Léon pulled to a stop right before his chest hit Henry’s, Émile bumping into the back of him with the suddenness of his halt. “No, listen, this is serious. I…” He stared into Henry’s eyes, no longer scared of him now that he believed he knew what he was. And despite Henry’s vile words only minutes before, he found he didn’t have the heart to say out loud what he was thinking: that there was every chance they were going to strap Henry’s little sister to a post in the town square in the morning and set her on fire. And that they’d likely expect Léon to be the one to drop theburning torch to her pyre. He nodded faithfully and said, “I will return.”
Henry’s gaze flitted to Émile. “Then leave the boy.”
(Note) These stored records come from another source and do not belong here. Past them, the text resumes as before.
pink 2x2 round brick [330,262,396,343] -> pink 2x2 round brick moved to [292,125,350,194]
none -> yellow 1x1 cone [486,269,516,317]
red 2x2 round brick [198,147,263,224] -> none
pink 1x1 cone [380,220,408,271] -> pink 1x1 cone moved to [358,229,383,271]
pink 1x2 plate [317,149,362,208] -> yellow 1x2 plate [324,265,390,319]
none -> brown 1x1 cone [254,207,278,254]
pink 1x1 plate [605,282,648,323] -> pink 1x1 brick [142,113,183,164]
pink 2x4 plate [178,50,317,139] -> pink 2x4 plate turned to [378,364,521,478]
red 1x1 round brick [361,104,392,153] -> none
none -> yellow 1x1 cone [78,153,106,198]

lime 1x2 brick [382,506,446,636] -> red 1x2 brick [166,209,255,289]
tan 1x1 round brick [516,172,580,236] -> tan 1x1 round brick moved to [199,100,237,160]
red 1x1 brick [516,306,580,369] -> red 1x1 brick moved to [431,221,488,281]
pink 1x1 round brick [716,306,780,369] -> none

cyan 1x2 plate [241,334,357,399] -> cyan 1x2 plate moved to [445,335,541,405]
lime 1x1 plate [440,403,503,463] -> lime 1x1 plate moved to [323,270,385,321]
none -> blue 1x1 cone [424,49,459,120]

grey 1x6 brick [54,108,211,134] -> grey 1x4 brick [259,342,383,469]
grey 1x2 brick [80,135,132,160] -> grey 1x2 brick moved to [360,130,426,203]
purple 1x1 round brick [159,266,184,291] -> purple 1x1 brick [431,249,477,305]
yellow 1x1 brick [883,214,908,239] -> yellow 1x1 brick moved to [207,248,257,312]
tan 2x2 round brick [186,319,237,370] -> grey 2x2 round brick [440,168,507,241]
Henry’s look was fearful, and Léon understood it perfectly—his only firm grip on the situation was slipping away—but Léon wasn’t about to trust a desperate stranger with his brother. He held out his hand, offering to seal the promise with a shake. For Léon, his word was true every time. He prided himself on it. He would come straight back as soon as he had the facts. “I think I can… I can try to stop this. I can talk to the administrator. I can do things to at least make it better. Please. You have to let me try.”